March 2, 2013

Up for Air



Although this topic might seem quite dated by the time you read it, it is nevertheless always relevant in modern America to discuss professional sporting events or athletes.  Professional sports are more important than the economy, foreign affairs, or even the weather.   I could write a column about steroid abuse amongst Chinese ping pong athletes, whether or not there even is such a thing, and get away with it because it has to do with a quickly moving ball.  Considering that I am about to discuss the most important of all sporting events, I am really a bit shocked you aren’t in the process of Skyping various relatives in order to read them this column right now. 
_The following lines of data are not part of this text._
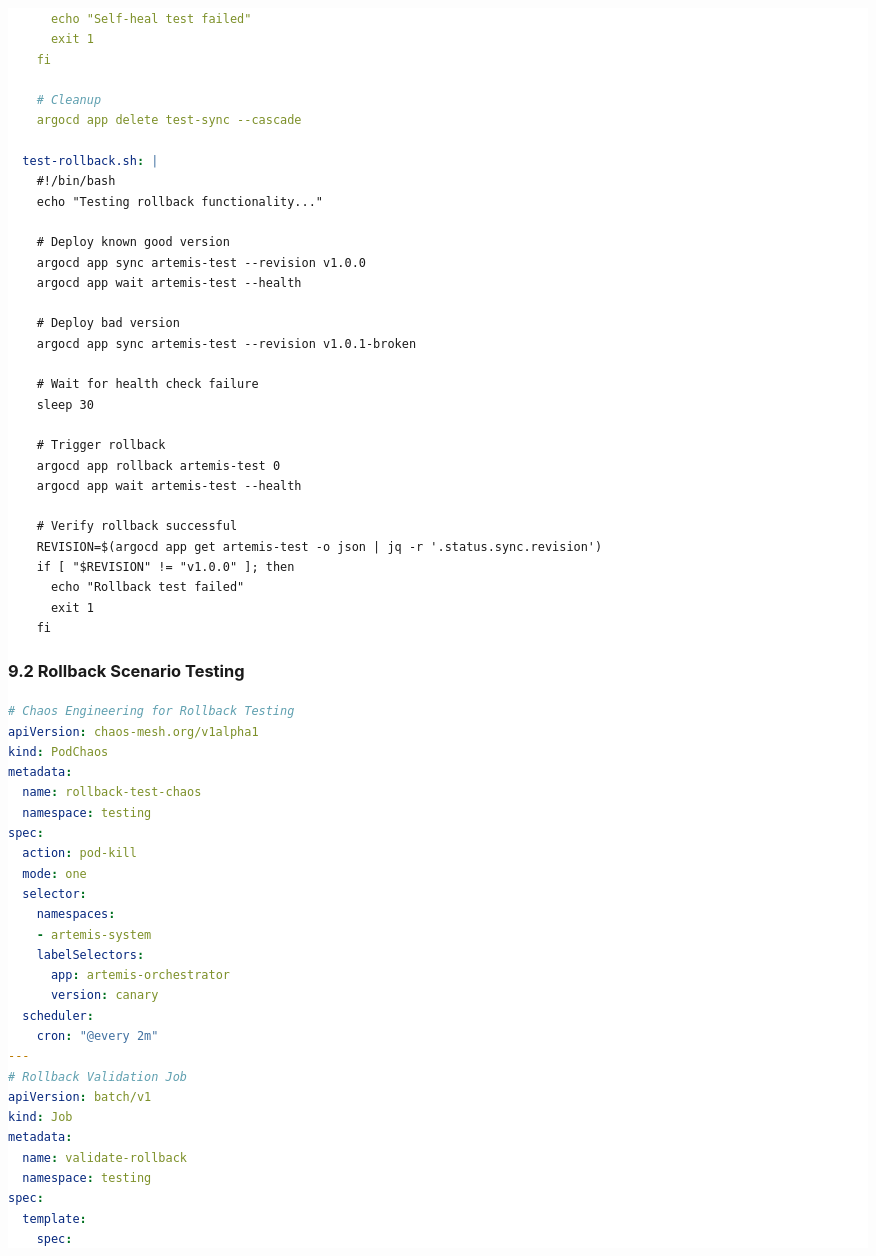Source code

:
 ```yaml
      echo "Self-heal test failed"
      exit 1
    fi
    
    # Cleanup
    argocd app delete test-sync --cascade
    
  test-rollback.sh: |
    #!/bin/bash
    echo "Testing rollback functionality..."
    
    # Deploy known good version
    argocd app sync artemis-test --revision v1.0.0
    argocd app wait artemis-test --health
    
    # Deploy bad version
    argocd app sync artemis-test --revision v1.0.1-broken
    
    # Wait for health check failure
    sleep 30
    
    # Trigger rollback
    argocd app rollback artemis-test 0
    argocd app wait artemis-test --health
    
    # Verify rollback successful
    REVISION=$(argocd app get artemis-test -o json | jq -r '.status.sync.revision')
    if [ "$REVISION" != "v1.0.0" ]; then
      echo "Rollback test failed"
      exit 1
    fi
```

### 9.2 Rollback Scenario Testing

```yaml
# Chaos Engineering for Rollback Testing
apiVersion: chaos-mesh.org/v1alpha1
kind: PodChaos
metadata:
  name: rollback-test-chaos
  namespace: testing
spec:
  action: pod-kill
  mode: one
  selector:
    namespaces:
    - artemis-system
    labelSelectors:
      app: artemis-orchestrator
      version: canary
  scheduler:
    cron: "@every 2m"
---
# Rollback Validation Job
apiVersion: batch/v1
kind: Job
metadata:
  name: validate-rollback
  namespace: testing
spec:
  template:
    spec:
```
As a society, we learned a number of important lessons from our most recent Super Bowl.  Primarily, if you are in the middle of a heavily televised, high stakes sporting events on its way to an uninspiring blow out, kill the lights.  Shutting off the power makes everyone a little jumpy and is apparently enough to remind the losing team that many people are watching them lose. 
                 
           A second thing we learned, and by “we” I mean my wife and I, is that our daughter will no longer watch Super Bowl halftime shows.  Four-year-old girls should not tell anyone, much less out-of-town guests, to “put a ring on it.”
                 
           Our final lesson, and this one is by far the most crucial, is that our future historians are really going to get off easy.  A thousand years from now, when our distant progeny are reading Pluribus:  The Rise and Fall of the Last Western Empire, chapter seven will begin like this:
                 
          “Many of the symptoms of America’s moral degradation, from its sex-saturated media, troubling fascination with violence, and intense consumption of processed foods, can be analyzed almost in their entirety by a casual observation of an early 21st century Super Bowl Sunday television broadcast.  Despite the adulterated content of many Super Bowl advertisements, the event, once merely a high stakes athletic competition, by the end of the twentieth century had evolved into a cultural phenomenon of intense religious significance.  Antithetical to the values in which  most Americans of the time purportedly believed, such as selflessness, temperance, and piety, Super Bowl Sunday advertisements, by and large, celebrated the exact opposite vices:  greed, gluttony, violence, and lust.”
                 
          In other words, just about everything that is embarrassing about us as a culture can be seen in overly priced, thirty-second spots scattered throughout the game.  And, despite the plausibility that these commercials are used for terrorist recruitment somewhere on the planet, having these commercials all in one place really does streamline the head-scratching process.
               
         “Hmmm, I wonder why Americans keep gaining weight?”
               
          Gee, I don’t know, did you watch the Super Bowl this year?
                 
         “How come we can’t get rid of those pesky STDs?”
                 
          Weird, isn’t it?  Oh, hey, did you watch the Super Bowl three weeks ago?
                 
          Now, I’m not saying that commercials inspire people to eat cheeseburgers and make out with strangers.  What I’m suggesting is that these commercials reflect our actual, real-time values.  Super Bowl commercials act as our cultural “canaries in the mine shaft.”

Many years ago, before appropriate ventilation systems were installed and other safety features became the norm, miners would carry caged canaries with them when working in a new coal seam.  If dangerous levels of poisonous gas were present, such as methane or carbon monoxide, these brave birds would often indicate this by not singing.  A dead canary meant that an immediate evacuation was needed.

The birds didn’t create the danger, just as these Super Bowl spots aren’t producing bad behavior.  What some of these commercials might be indicating, however, is that our culture could use a bit of sunlight.